Only about 15% of our total instances (or 244, spread across 153 different tickers) occurred when the stock had previously closed above its 200-day simple moving average. So, large price declines (as we’ve defined them) above the 200D are not unprecedented, but historically-speaking, they’re not likely. And going back to 2020, there have been 63 unique instances.

  • 2020: 22
  • 2021: 21
  • 2022: 6
  • 2023: 9
  • YTD 2024: 4
    • Your 2024 declines include Unisys Corp ($UIS, $340M market cap), Palo Alto Networks ($PANW, $88B market cap), Teradata Corp ($TDC, $3.7B market cap) and Adtalem Global Education ($ATGE, $1.8B market cap).
    • And for our clients who are wondering: Super Micro Computer ($SMCI) is not an SPX constituent and was down 19.99% on February 16th. (More on this topic during our monthly model updates).
Source: Optuma

For completion’s sake, in running a scan for the opposite scenario, I found 1,354 unique instances where a stock had previously closed below its 200-day simple moving average and subsequently went down 20%+ in the following session. Combined with the prior section, this seems to confirm the suspicion that these types of one-day price shocks are likely detectable or perhaps preventable through some sort of trend analysis. Since 2020, there have been 434 such instances:

  • 2020: 328
  • 2021: 9
  • 2022: 40
  • 2023: 54
  • YTD 2024: 3

Your 2024 declines include Archer-Daniels Midland ($ADM, $28B market cap), Big Lots ($BIG, $117M market cap) and The E W Scripps Company ($SSP, $451M market cap).

Programming note part 1: astute readers might be wondering how on earth companies like $BIG and $SSP could possibly be in the S&P 500 with sub-$1B market capitalization – the answer is that my scan included historical SPX constituents (survivorship bias!) over the past 20 years. $BIG was removed from the SPX in 2023, while $SSP was removed in 2008. So, this analysis could be further refined without including this conservative process.

Programming note part 2: I am aware that 1,354 and 244 do not add up to 1,607 – we are 9 instances short. I am working out this data “kink,” but I suspect that my scripting does not account for stocks than closed directly on their 200-day – I am working on resolving this.

Source: Optuma

The Takeaway? Not Silly. Not Seismic. But it is a Good Starting Point

To conclude, I feel moderately confident in confirming the intuition that the 200-day moving average is a good starting point for thinking about a risk management framework, at least when it comes to investing in individual stocks.

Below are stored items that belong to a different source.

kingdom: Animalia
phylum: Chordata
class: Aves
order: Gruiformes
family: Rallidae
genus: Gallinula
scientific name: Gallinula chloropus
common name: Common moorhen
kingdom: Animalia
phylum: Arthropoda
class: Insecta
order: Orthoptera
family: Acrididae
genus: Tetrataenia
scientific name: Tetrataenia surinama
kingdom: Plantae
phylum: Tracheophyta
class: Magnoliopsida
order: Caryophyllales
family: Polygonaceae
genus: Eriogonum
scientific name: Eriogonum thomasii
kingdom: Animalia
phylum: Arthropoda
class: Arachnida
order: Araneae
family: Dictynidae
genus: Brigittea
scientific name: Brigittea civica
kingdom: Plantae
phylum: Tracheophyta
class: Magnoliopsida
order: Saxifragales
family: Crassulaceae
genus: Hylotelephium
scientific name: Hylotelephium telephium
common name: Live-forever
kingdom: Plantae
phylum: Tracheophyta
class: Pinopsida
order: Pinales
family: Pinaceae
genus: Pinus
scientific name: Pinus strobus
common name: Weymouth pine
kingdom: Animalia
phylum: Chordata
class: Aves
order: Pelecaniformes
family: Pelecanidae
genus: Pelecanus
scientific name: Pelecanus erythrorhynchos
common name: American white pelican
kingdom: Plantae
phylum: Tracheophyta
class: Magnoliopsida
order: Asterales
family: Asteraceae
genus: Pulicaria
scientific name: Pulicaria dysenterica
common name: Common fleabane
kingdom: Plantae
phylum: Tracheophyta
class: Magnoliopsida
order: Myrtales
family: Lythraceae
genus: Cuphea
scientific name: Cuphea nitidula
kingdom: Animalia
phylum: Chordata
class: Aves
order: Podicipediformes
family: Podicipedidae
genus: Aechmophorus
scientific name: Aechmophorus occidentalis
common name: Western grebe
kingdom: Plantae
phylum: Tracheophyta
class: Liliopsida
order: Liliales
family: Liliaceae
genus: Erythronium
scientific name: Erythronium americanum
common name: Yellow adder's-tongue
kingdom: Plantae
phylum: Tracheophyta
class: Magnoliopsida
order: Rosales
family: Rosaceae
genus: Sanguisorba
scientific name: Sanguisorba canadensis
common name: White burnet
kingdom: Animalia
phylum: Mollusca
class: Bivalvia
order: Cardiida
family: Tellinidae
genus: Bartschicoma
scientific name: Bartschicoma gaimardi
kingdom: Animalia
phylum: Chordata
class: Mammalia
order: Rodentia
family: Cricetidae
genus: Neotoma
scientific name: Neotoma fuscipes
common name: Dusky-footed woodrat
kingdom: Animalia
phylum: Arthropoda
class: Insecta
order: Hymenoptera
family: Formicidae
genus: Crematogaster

Paul Tudor Jones wasn’t crazy in his assessment that a good starting place, for risk management, is looking at a longer-term moving average. The 200D isn’t a unique indicator with promises of an easy path to riches, but it does seem to be a fairly good “blunt tool” for potentially avoiding disaster (i.e. 20%+ price declines) in individual equities.

The flip side of this: for any DIY investor, it will take dedication and ongoing monitoring of positions, and in an effort to keep yourself insulated from precipitous drops, you also likely take yourself out of some pretty feisty “mean reversion” moves or the start of new long-term uptrends. You can’t have your cake and eat it too, unfortunately.

For Monument Wealth Management clients invested in our single stock Dividend and Growth models, the 200-day SMA is not an explicit input in our methodology, but as a byproduct of our point & figure charting data, we more often than not find ourselves in tickers above the moving average.